The narrow gauge gang line from Carnfield to Pinxton wharf was discontinued.  There were also gang lines from the old Sleights Nos 2 - 5 pits, No 9 (Ben Moores) and from the Brookhill Hall pits Nos 2 – 8 as well as from Langton and the Huthwaite pits.  Dog Kennel pit lay towards Selston Hall on the other side of the River Erewash but was not connected by line.

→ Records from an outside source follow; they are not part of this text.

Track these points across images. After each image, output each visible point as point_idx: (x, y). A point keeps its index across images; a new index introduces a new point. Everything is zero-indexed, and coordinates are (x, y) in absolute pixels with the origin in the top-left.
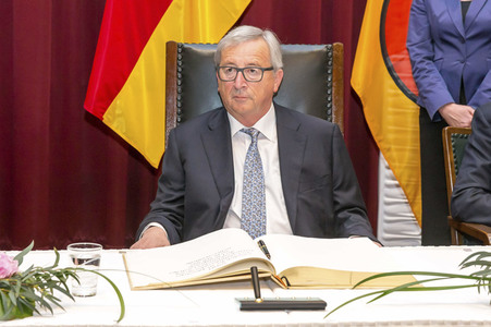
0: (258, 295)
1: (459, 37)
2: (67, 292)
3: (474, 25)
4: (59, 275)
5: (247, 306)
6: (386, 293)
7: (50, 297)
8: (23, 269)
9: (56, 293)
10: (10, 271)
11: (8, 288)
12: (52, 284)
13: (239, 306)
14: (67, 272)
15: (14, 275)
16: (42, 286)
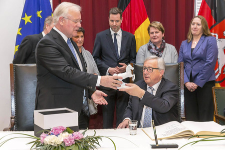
0: (157, 144)
1: (190, 59)
2: (98, 144)
3: (194, 56)
4: (96, 138)
5: (153, 147)
6: (197, 142)
7: (94, 146)
8: (85, 136)
9: (95, 144)
10: (81, 138)
11: (80, 143)
12: (94, 141)
13: (151, 147)
14: (98, 137)
15: (82, 139)
16: (91, 142)
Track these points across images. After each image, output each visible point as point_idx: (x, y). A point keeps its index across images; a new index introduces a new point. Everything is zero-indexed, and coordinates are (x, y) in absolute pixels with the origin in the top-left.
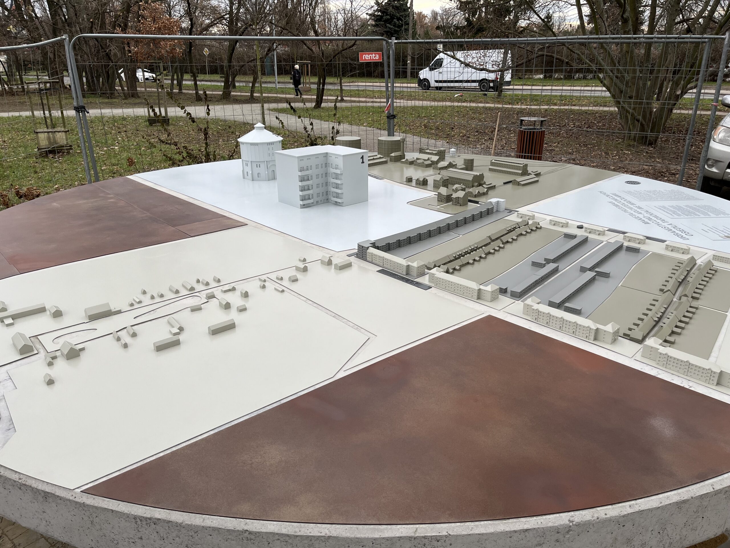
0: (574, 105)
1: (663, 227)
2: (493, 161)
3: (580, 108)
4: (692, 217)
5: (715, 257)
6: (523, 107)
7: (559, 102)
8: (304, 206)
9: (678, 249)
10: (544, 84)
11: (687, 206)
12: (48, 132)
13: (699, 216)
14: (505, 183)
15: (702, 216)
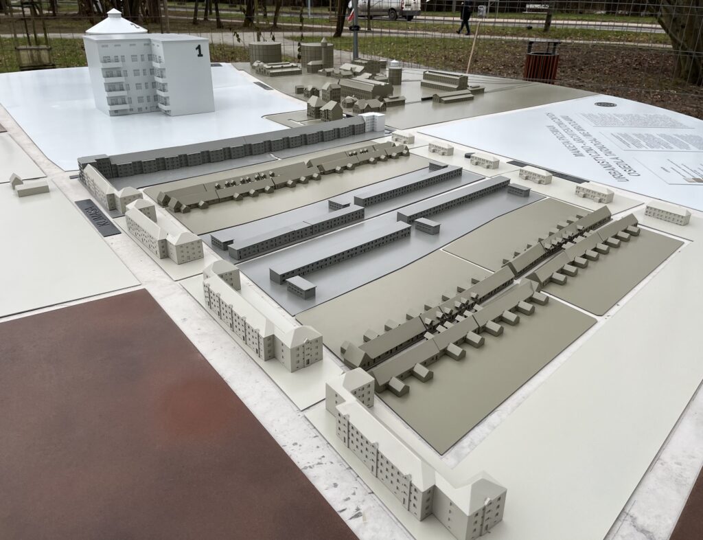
0: (630, 41)
1: (601, 162)
2: (427, 73)
3: (636, 44)
4: (661, 149)
5: (649, 210)
6: (569, 41)
7: (613, 37)
8: (115, 113)
9: (593, 194)
10: (604, 20)
11: (661, 135)
12: (31, 50)
13: (672, 148)
14: (424, 100)
15: (676, 148)
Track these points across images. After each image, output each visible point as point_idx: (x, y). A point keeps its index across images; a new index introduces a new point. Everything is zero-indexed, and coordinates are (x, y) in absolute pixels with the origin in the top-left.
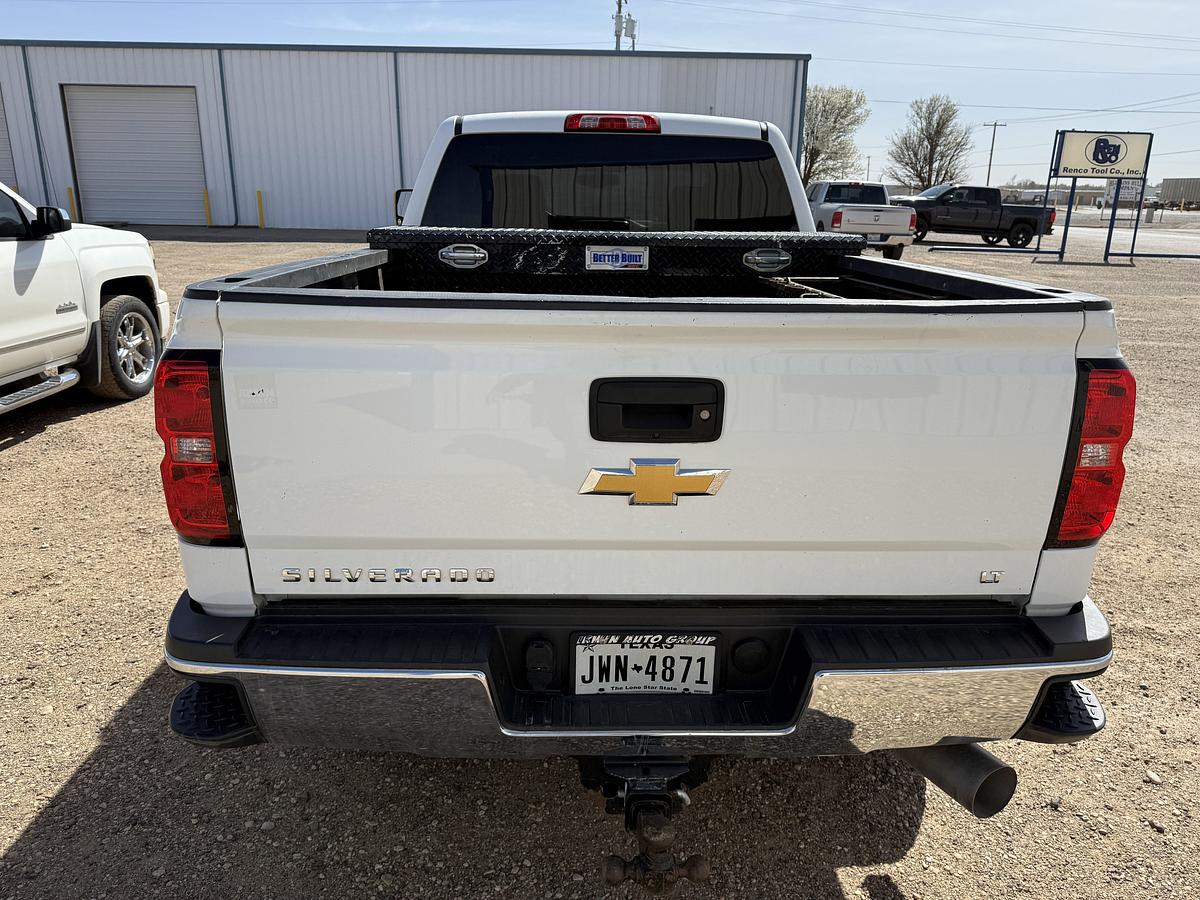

There Were Now 28 Pits in the Leicester Coalfield

  • Appleby Magna (Appleby Magna Colliery Co)
  • Bagworth (Bagworth Coal Co)
  • Blackfordby (CF Hastings)
  • Boothorpe (Boothorpe Brick and Coal Co)
  • Coleorton (Checkland and Son)
  • Donisthorpe (Checkland, Son and Williams)
  • Ellistown (JJ Ellis)
  • Gresley (Barry and Co Ltd)
  • Gresley Works (Burry and Co)
  • Griffydam (J Smart and Son)
  • Heath End (John Lancaster and Co)
  • Heather (Heather Colliery Co)
  • Ibstock (Ibstock Colliery Co Ltd)
  • Lindridge (Desford Colliery Co)
  • Moira (CF Hastings)
  • Mount Pleasant (Knowles and Co)
  • Nailstone (Joseph Thornton)
  • Oakthorpe (CF Hastings)
  • Pool Clay Pits (Ed and H Ensor)
  • Plough Flats (Capt Perry)
  • Potsherd (Thomas Green)
  • Rawdon (CF Hastings)
  • Reservoir (CF Hastings)
  • Snibston (GR Stephenson)
  • South Leicestershire (South Leicestershire Colliery Co)
  • Speedwell (Whitwick Colliery Co Ltd)
  • Whitwick (Whitwick Colliery Co Ltd).

Furnace

In Derbyshire there were 38 furnaces in blast and another 55 built and the total of pig iron made was 306,141 tons.


Output

The output for 1877 was:-

6,975,550 tons from 234 Derbyshire pits
3,895,750 tons from 47 Nottinghamshire pits
1,149,590 tons from 27 Leicestershire pits

Butterley Co output was 654,895 tons for the year from 12 pits with Granby producing a maximum of 33,910 tons.